Eukaryotic cells must transport components ranging from small molecules to micron-sized vesicles through a complex and heterogeneous physical environment. To aid in this task they employ active transport -- the directed motion of motors along cytoskeletal highways to carry vesicular cargo. While some cargoes are linked directly to molecular motors, others "hitch-hike" by indirect attachment to other vesicles. Some maintain a high affinity for microtubules, lying in wait for attachment to a passing motor, while others undergo diffusion, driven by thermal or actively generated fluctuations that aid in dispersion in between active motion events. We are investigating the mechanics and dynamics of these transport processes, using a combination of simulations and analytical theory for multimodal transport phenomena, working in collaboration with experimental researchers who track vesicle motion in live cells. Topics of interest include: the role of hydrodynamic entrainment by passing cargoes, the mechanics of attachment by hitchiking cargo, and the efficiency of dispersion by multimodal transport mechanisms at whole-cell scales.
Blood clotting is a rapid self-assembly process involving fibrin polymers, which assemble in a hierarchical fashion from monomeric structures that contain both rigid and flexible domains. Fibrin networks serve to reinforce the aggregation of platelets, actively-contracting colloid-like cells that assemble at the site of a wound. The mechanical properties of clots, their ability to assemble and maintain integrity under strong shear flow, and the efficiency of their eventual resolution all depend on the large-scale arrangment of fibrin fibers. We intend to explore the aggregation behaviour of fibers that polymerize in situ, in the presence of colloidal particles that generate active contractile forces. Questions of particular interest include how the morphology and mechanics of clots are established during the aggregation process, the effect of additional cross-linking factors, and the dynamics of clot resolution in the presence of lytic enzymes. We will use a combination of multi-scale simulations and effective field theories to address these biologically relevant problems in the self-assembly of complex polymer networks. This project is currently in need of students / postdocs. Contact us if you are interested
The large-scale mechanical properties of eukaryotic cells are primarily determined by the cytoskeleton, a cross-linked network of semiflexible actin and microtubule filaments that gives the cell rigidity, enables it to move, and allows it to respond to mechanical signals. The actin cytoskeleton forms highly dynamic structures with rapid filament turnover and reversible cross-linking regulated by enzymatic cofactors that enable this network to be exquisitely sensitive to external stimuli. While the mechanical properties of semiflexible polymer networks have been extensively studied in the polymer physics community, the role of dynamic effects unique to biological systems is just now beginning to be explored. We are investigating the behavior of cross-linked networks of semiflexible filaments that are subject to the action of enzymes that actively tug on the cytoskeleton and ones that trigger filament severing or filament growth. Because these enzymes are themselves known to be sensitive to local fiber mechanics and fluctuations, their presence can allow the cytoskeleton to greatly amplify chemical and mechanical signals, triggering large cellular-scale rearrangements in response to specific perturbations. We use coarse-grained analytical models for the statistical mechanics of semiflexible filaments to explore filament dynamics in the presence of remodeling enzymes, coupled with large-scale simulations for networks composed of such active filaments.

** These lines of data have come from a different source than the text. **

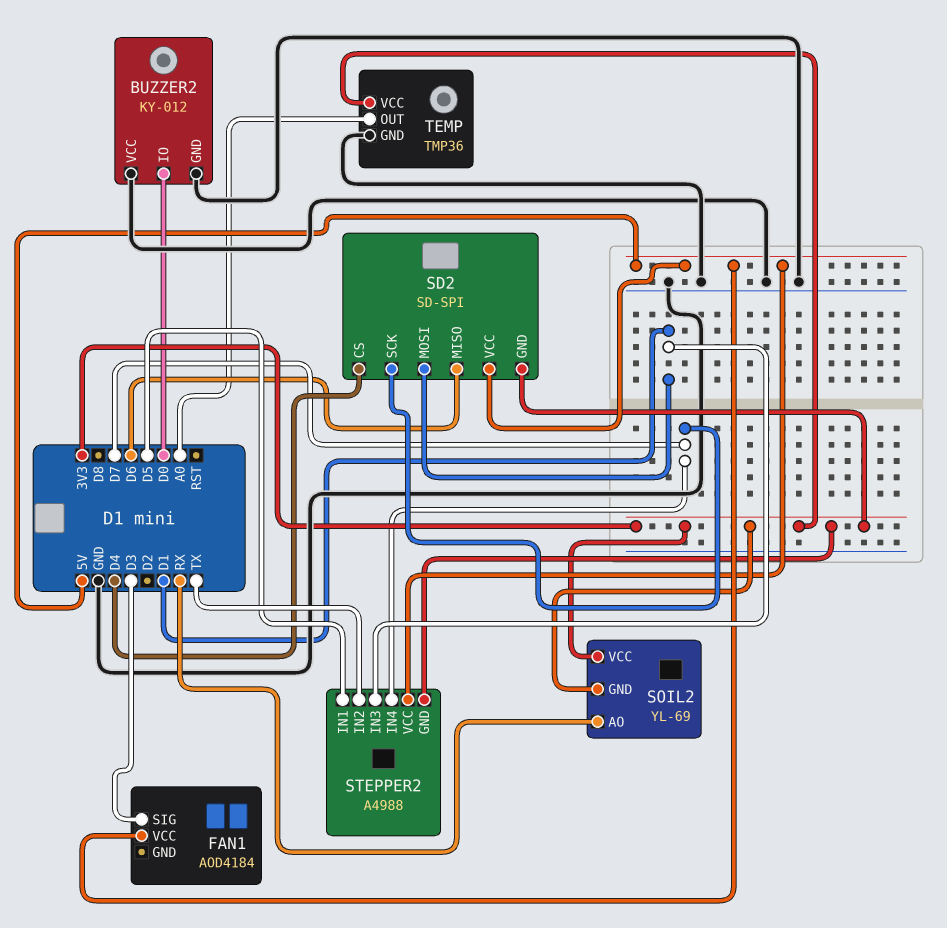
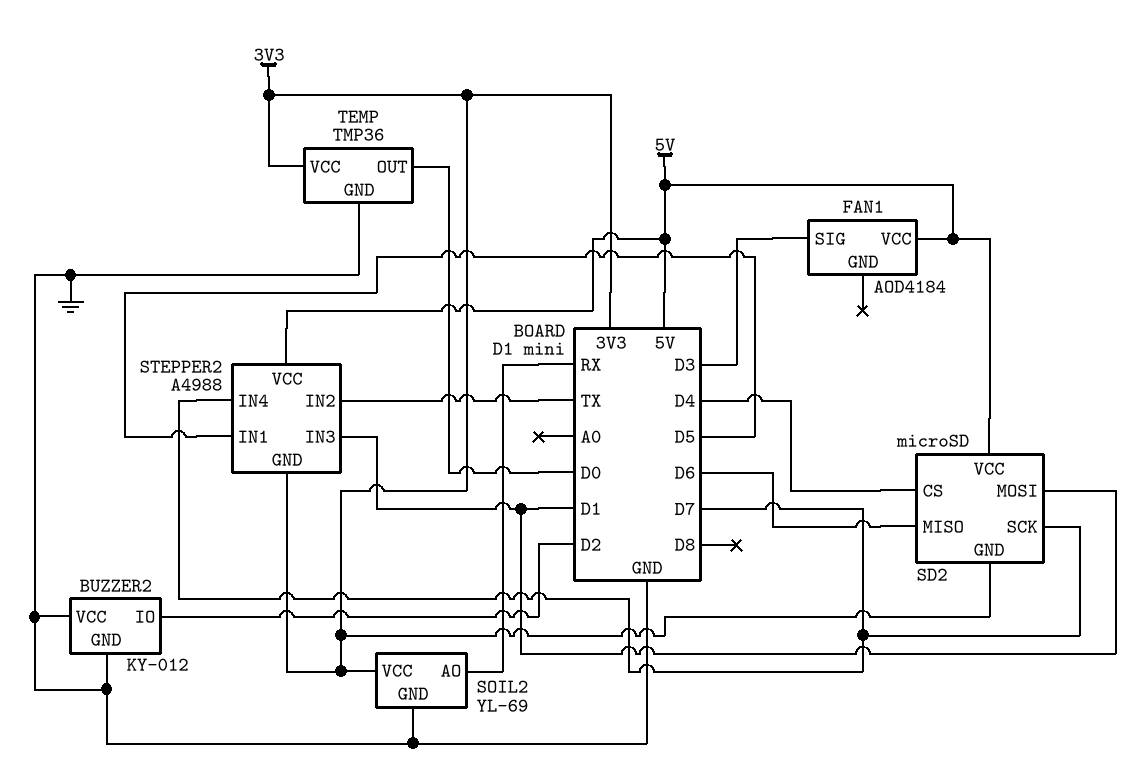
BUZZER2 pin IO: D0 -> D2
SD2: SD-SPI -> microSD
SOIL2 pin GND: 3V3 -> GND
TEMP pin OUT: A0 -> D0

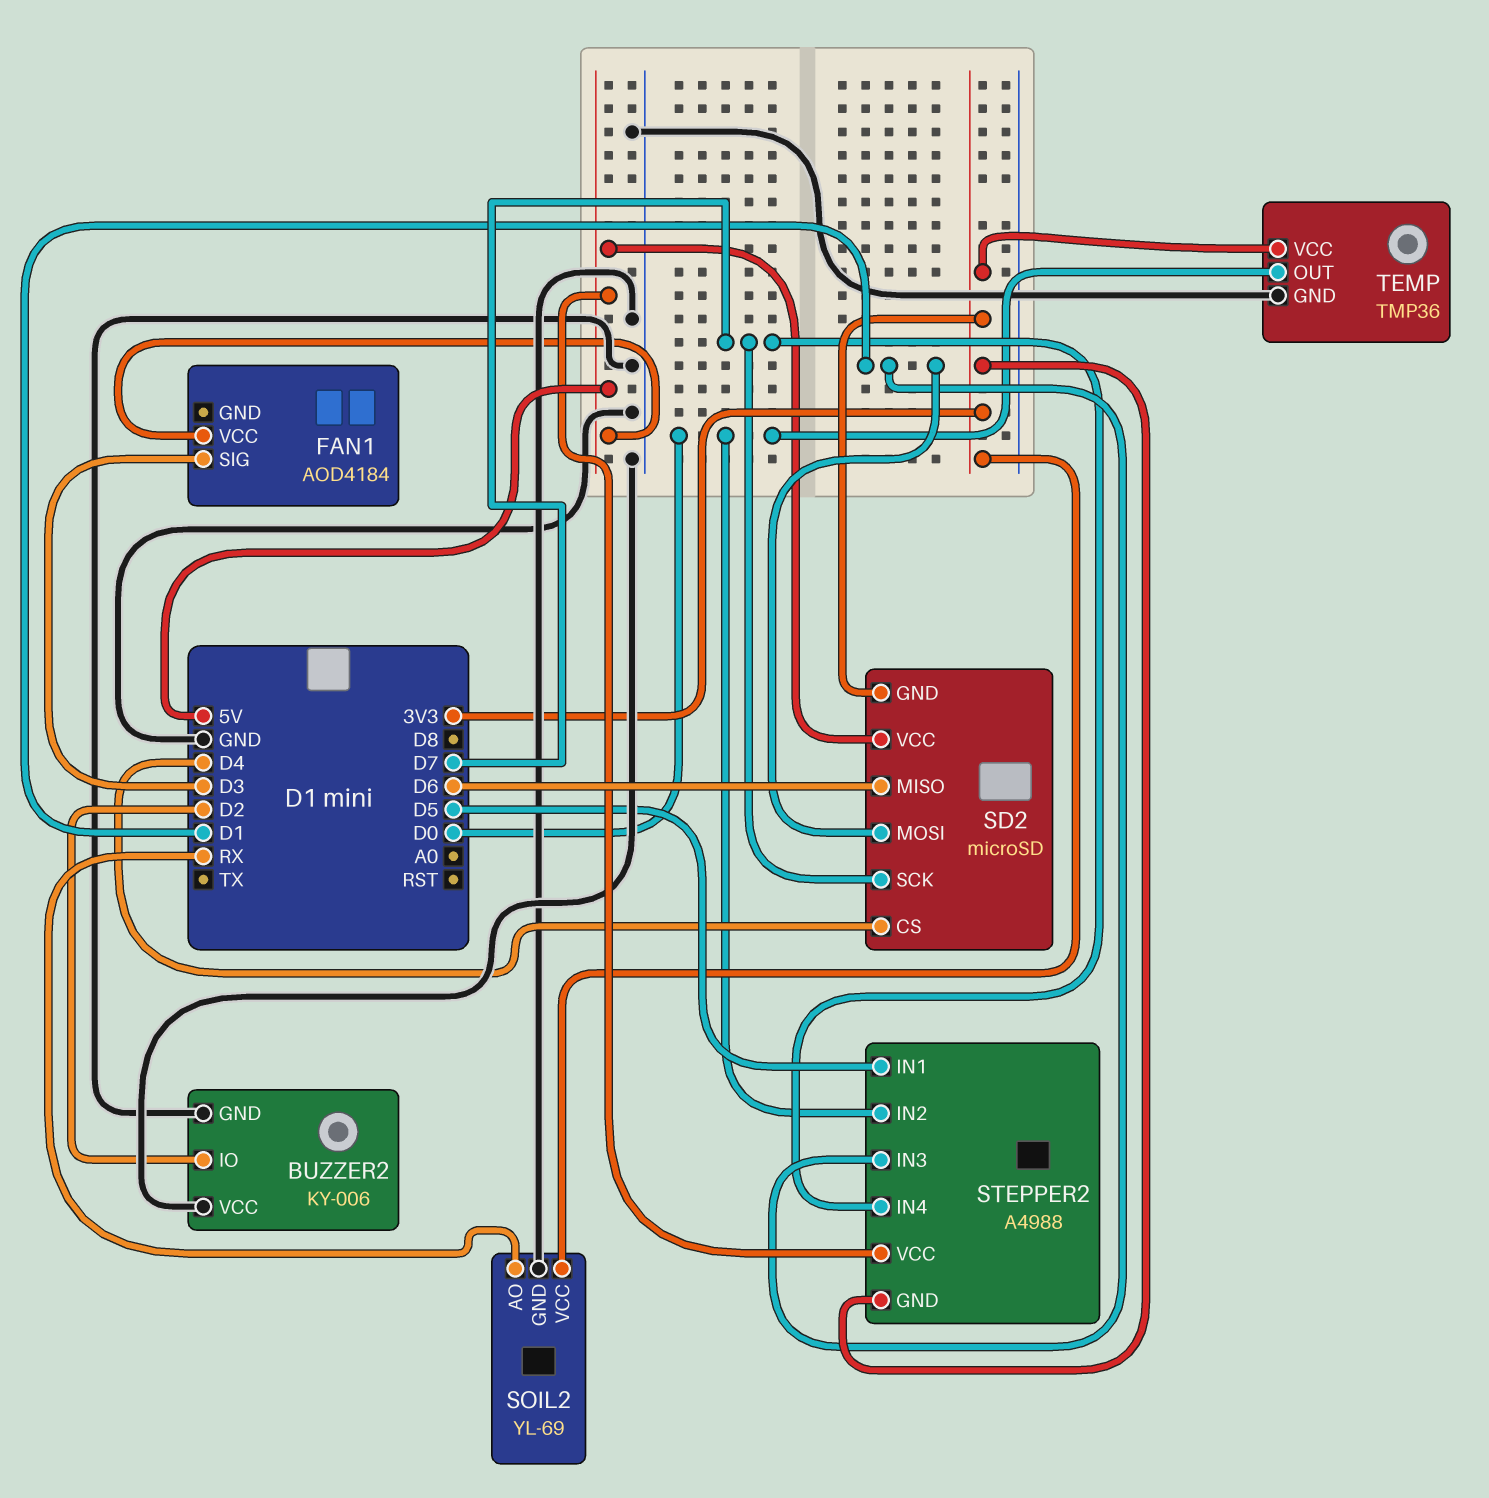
BUZZER2: KY-012 -> KY-006
STEPPER2 pin IN2: TX -> D0

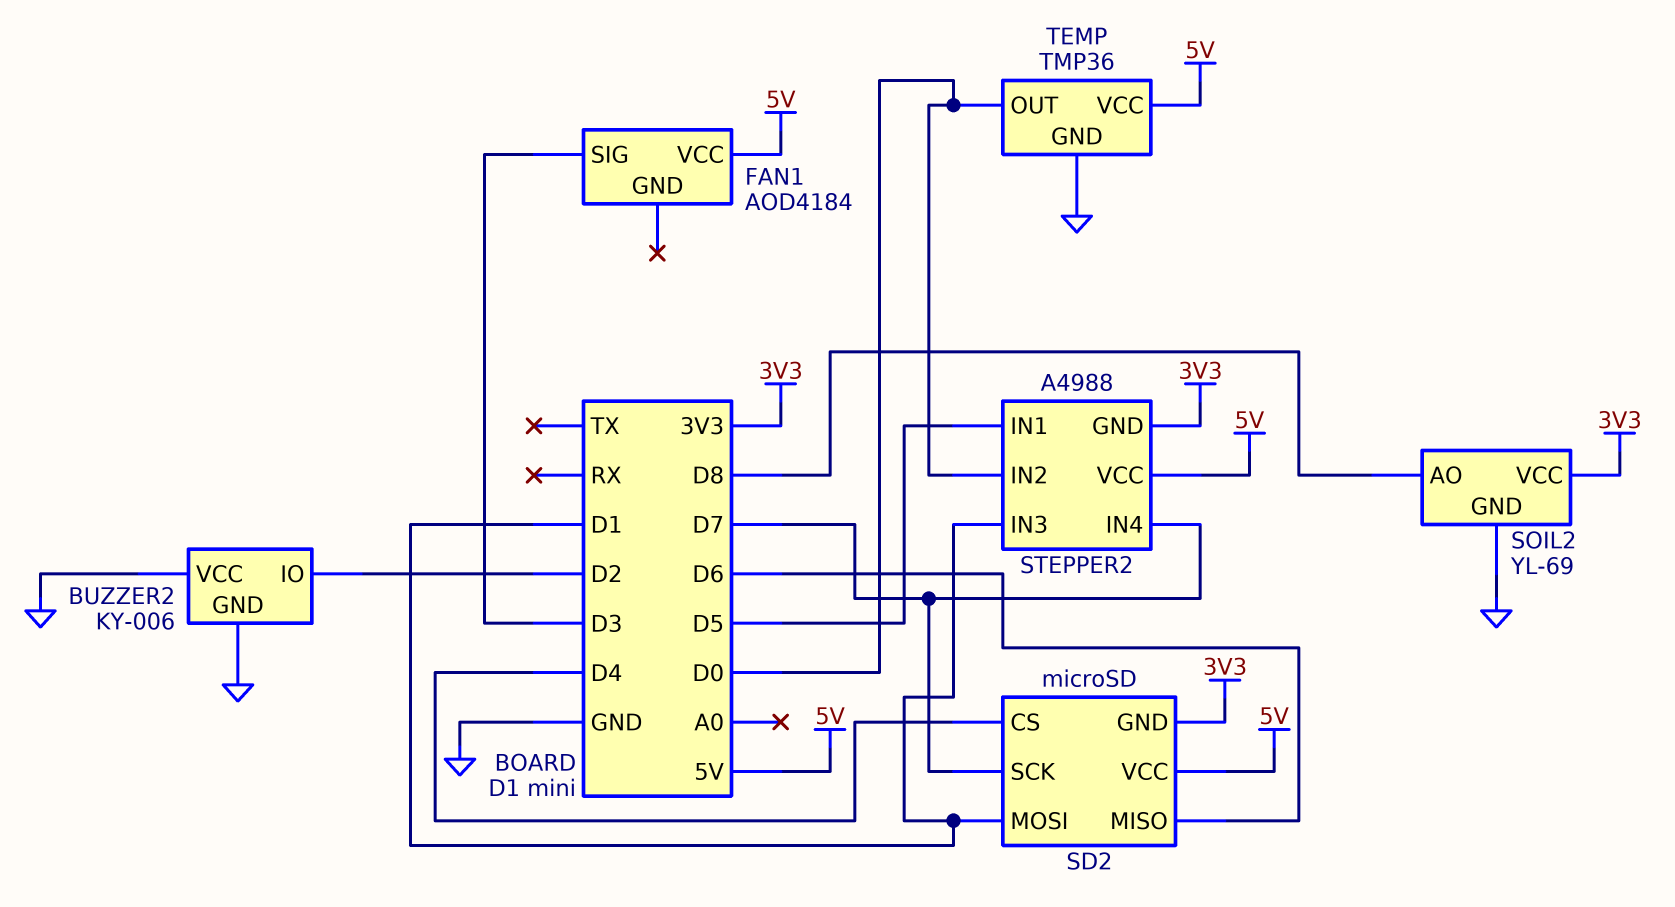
SOIL2 pin AO: RX -> D8
TEMP pin VCC: 3V3 -> 5V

The organelles of eukaryotic cells confine biomolecules within convoluted nanoscale compartments, drastically altering their mixing and transport. A notable example is the endoplasmic reticulum (ER), which forms a dynamic interconnected network of narrow tubules that serves as the site of synthesis for lipids and secretory proteins. The ER plays a key role in protein quality control, with accumulation and aggregation of misfolded proteins triggering key biochemical pathways that instruct the cell to halt further protein synthesis. Because the internal dimensions of ER tubules are of comparable size scale to individual proteins, this organelle provides a highly confined environment for protein interaction. We are exploring the behavior of biochemical reaction networks within a random network of dynamics tubutles, using hybrid Monte Carlo and Brownian dynamics techniques. Key questions of interest include the dynamics of activation of the unfolded protein response pathway, which is believed to function as an all-or-nothing phase transition in response to accumulation of misfolded proteins, due specifically to the effectively one-dimensional nature of the intra-ER environment. Additional questions include the role of extensive organelles such as the ER in cytoplasmic transport, where micron-sized vesicle must maneuver around dynamic membranous structures that occupy more than 10% of cell volume.